[v2,2/2] KVM: nSVM: improve SYSENTER emulation on AMD

Message ID	20210401111928.996871-3-mlevitsk@redhat.com (mailing list archive)
State	New, archived
Headers	show Return-Path: <kvm-owner@kernel.org> From: Maxim Levitsky <mlevitsk@redhat.com> To: kvm@vger.kernel.org Cc: Wanpeng Li <wanpengli@tencent.com>, Jim Mattson <jmattson@google.com>, Ingo Molnar <mingo@redhat.com>, linux-kernel@vger.kernel.org (open list:X86 ARCHITECTURE (32-BIT AND 64-BIT)), "H. Peter Anvin" <hpa@zytor.com>, Paolo Bonzini <pbonzini@redhat.com>, x86@kernel.org (maintainer:X86 ARCHITECTURE (32-BIT AND 64-BIT)), Thomas Gleixner <tglx@linutronix.de>, Borislav Petkov <bp@alien8.de>, Vitaly Kuznetsov <vkuznets@redhat.com>, Sean Christopherson <seanjc@google.com>, Joerg Roedel <joro@8bytes.org>, Maxim Levitsky <mlevitsk@redhat.com> Subject: [PATCH v2 2/2] KVM: nSVM: improve SYSENTER emulation on AMD Date: Thu, 1 Apr 2021 14:19:28 +0300 Message-Id: <20210401111928.996871-3-mlevitsk@redhat.com> In-Reply-To: <20210401111928.996871-1-mlevitsk@redhat.com> References: <20210401111928.996871-1-mlevitsk@redhat.com> MIME-Version: 1.0 Content-Transfer-Encoding: 8bit Precedence: bulk
Series	KVM: x86: nSVM: fixes for SYSENTER emulation \| expand [v2,0/2] KVM: x86: nSVM: fixes for SYSENTER emulation [v2,1/2] KVM: x86: add guest_cpuid_is_intel [v2,2/2] KVM: nSVM: improve SYSENTER emulation on AMD

Message ID

20210401111928.996871-3-mlevitsk@redhat.com (mailing list archive)

State

New, archived

Headers

From: Maxim Levitsky <mlevitsk@redhat.com>
To: kvm@vger.kernel.org
Cc: Wanpeng Li <wanpengli@tencent.com>,
        Jim Mattson <jmattson@google.com>,
        Ingo Molnar <mingo@redhat.com>,
        linux-kernel@vger.kernel.org (open list:X86 ARCHITECTURE (32-BIT AND
        64-BIT)), "H. Peter Anvin" <hpa@zytor.com>,
        Paolo Bonzini <pbonzini@redhat.com>,
        x86@kernel.org (maintainer:X86 ARCHITECTURE (32-BIT AND 64-BIT)),
        Thomas Gleixner <tglx@linutronix.de>,
        Borislav Petkov <bp@alien8.de>,
        Vitaly Kuznetsov <vkuznets@redhat.com>,
        Sean Christopherson <seanjc@google.com>,
        Joerg Roedel <joro@8bytes.org>,
        Maxim Levitsky <mlevitsk@redhat.com>
Subject: [PATCH v2 2/2] KVM: nSVM: improve SYSENTER emulation on AMD
Date: Thu,  1 Apr 2021 14:19:28 +0300
Message-Id: <20210401111928.996871-3-mlevitsk@redhat.com>
In-Reply-To: <20210401111928.996871-1-mlevitsk@redhat.com>
References: <20210401111928.996871-1-mlevitsk@redhat.com>
MIME-Version: 1.0
Content-Transfer-Encoding: 8bit
Precedence: bulk

Series

KVM: x86: nSVM: fixes for SYSENTER emulation | expand

Commit Message

Maxim Levitsky April 1, 2021, 11:19 a.m. UTC

Currently to support Intel->AMD migration, if CPU vendor is GenuineIntel,
we emulate the full 64 value for MSR_IA32_SYSENTER_{EIP|ESP}
msrs, and we also emulate the sysenter/sysexit instruction in long mode.

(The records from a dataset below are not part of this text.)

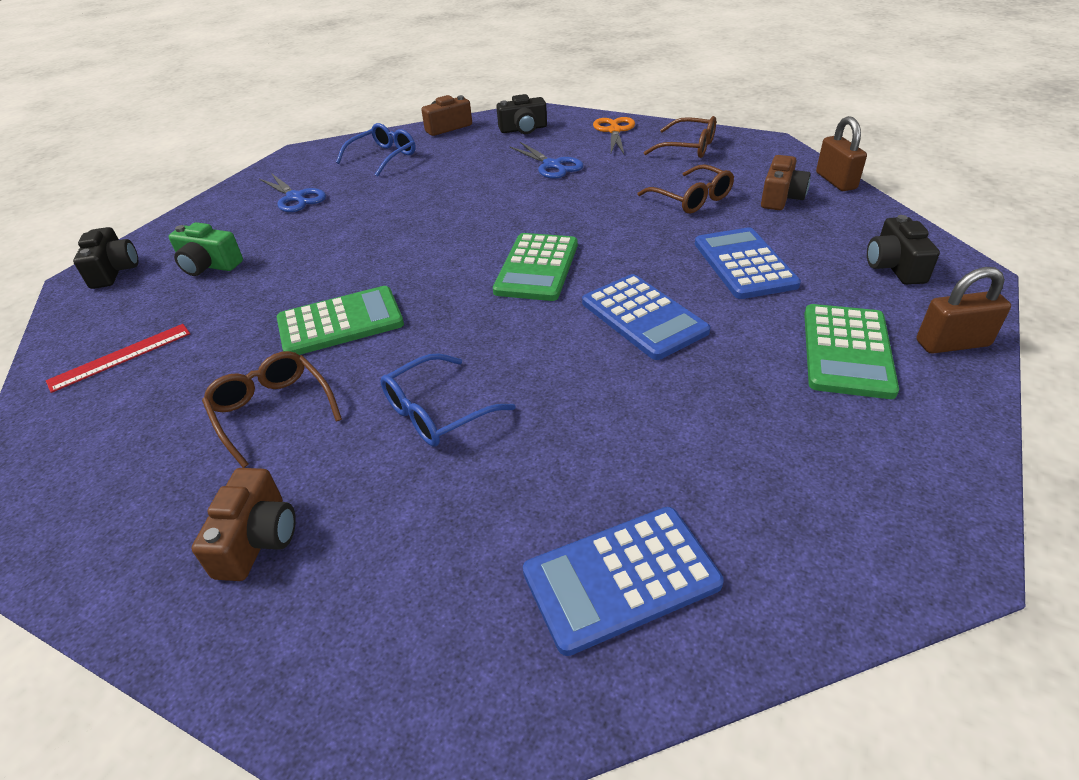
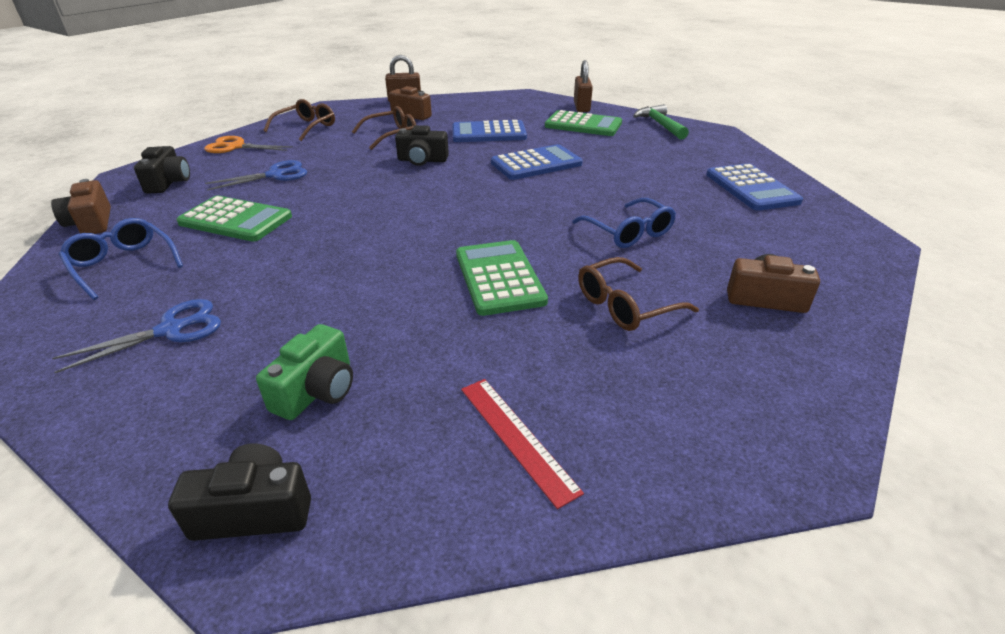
camera: 85 degrees left, 5 degrees down
(537, 268) = (455, 191): green calculator -> green calculator (235, 220)
(894, 266) = (510, 105): black camera -> black camera (422, 160)
(924, 456) = (660, 125): none -> green hammer

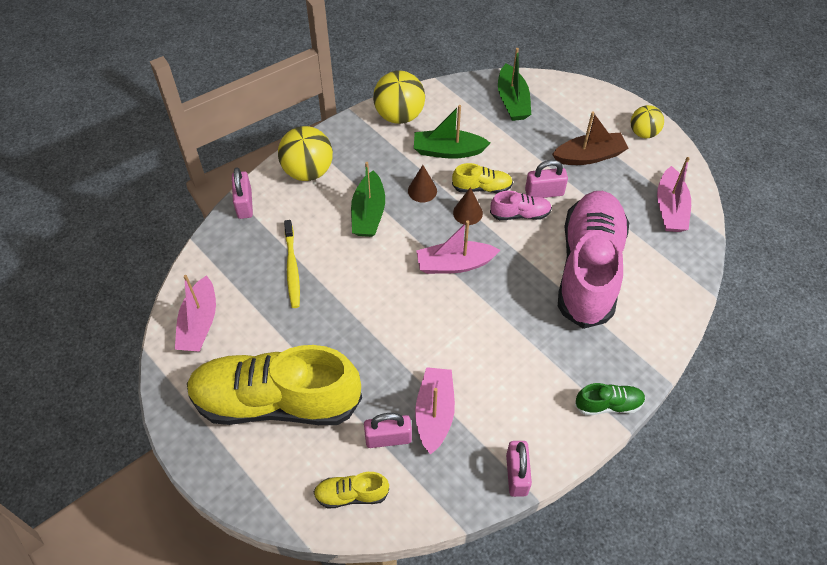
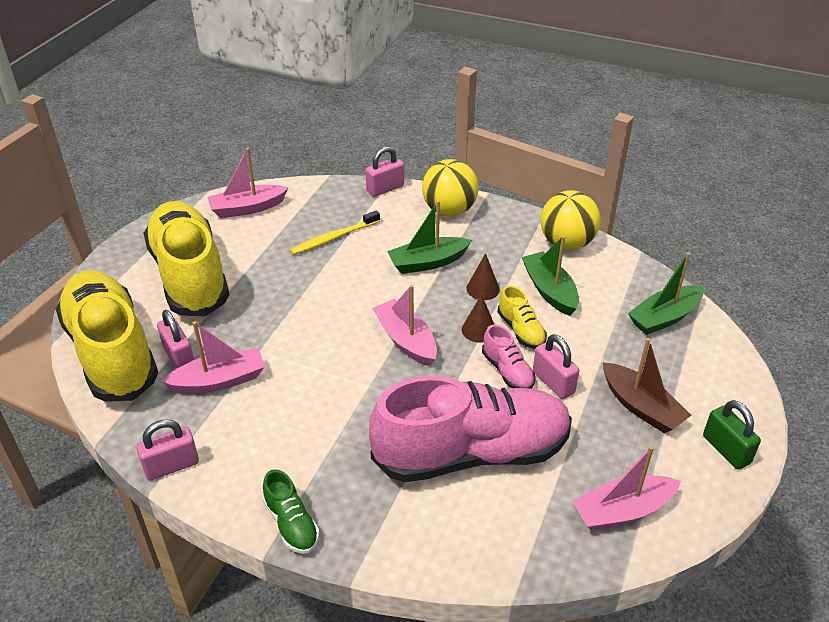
camera: 65 degrees right, 15 degrees down
(351, 494) = (112, 352): yellow shoe -> yellow shoe, size x2.44
(643, 133) = (726, 449): yellow ball -> green padlock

(Emulator does still refuse to emulate sysenter in 64 bit mode, on the
ground that the code for that wasn't tested and likely has no users)

However when virtual vmload/vmsave is enabled, the vmload instruction will
update these 32 bit msrs without triggering their msr intercept,
which will lead to having stale values in kvm's shadow copy of these msrs,
which relies on the intercept to be up to date.

Fix/optimize this by doing the following:

1. Enable the MSR intercepts for SYSENTER MSRs iff vendor=GenuineIntel
   (This is both a tiny optimization and also ensures that in case
   the guest cpu vendor is AMD, the msrs will be 32 bit wide as
   AMD defined).

2. Store only high 32 bit part of these msrs on interception and combine
   it with hardware msr value on intercepted read/writes
   iff vendor=GenuineIntel.

3. Disable vmload/vmsave virtualization if vendor=GenuineIntel.
   (It is somewhat insane to set vendor=GenuineIntel and still enable
   SVM for the guest but well whatever).
   Then zero the high 32 bit parts when kvm intercepts and emulates vmload.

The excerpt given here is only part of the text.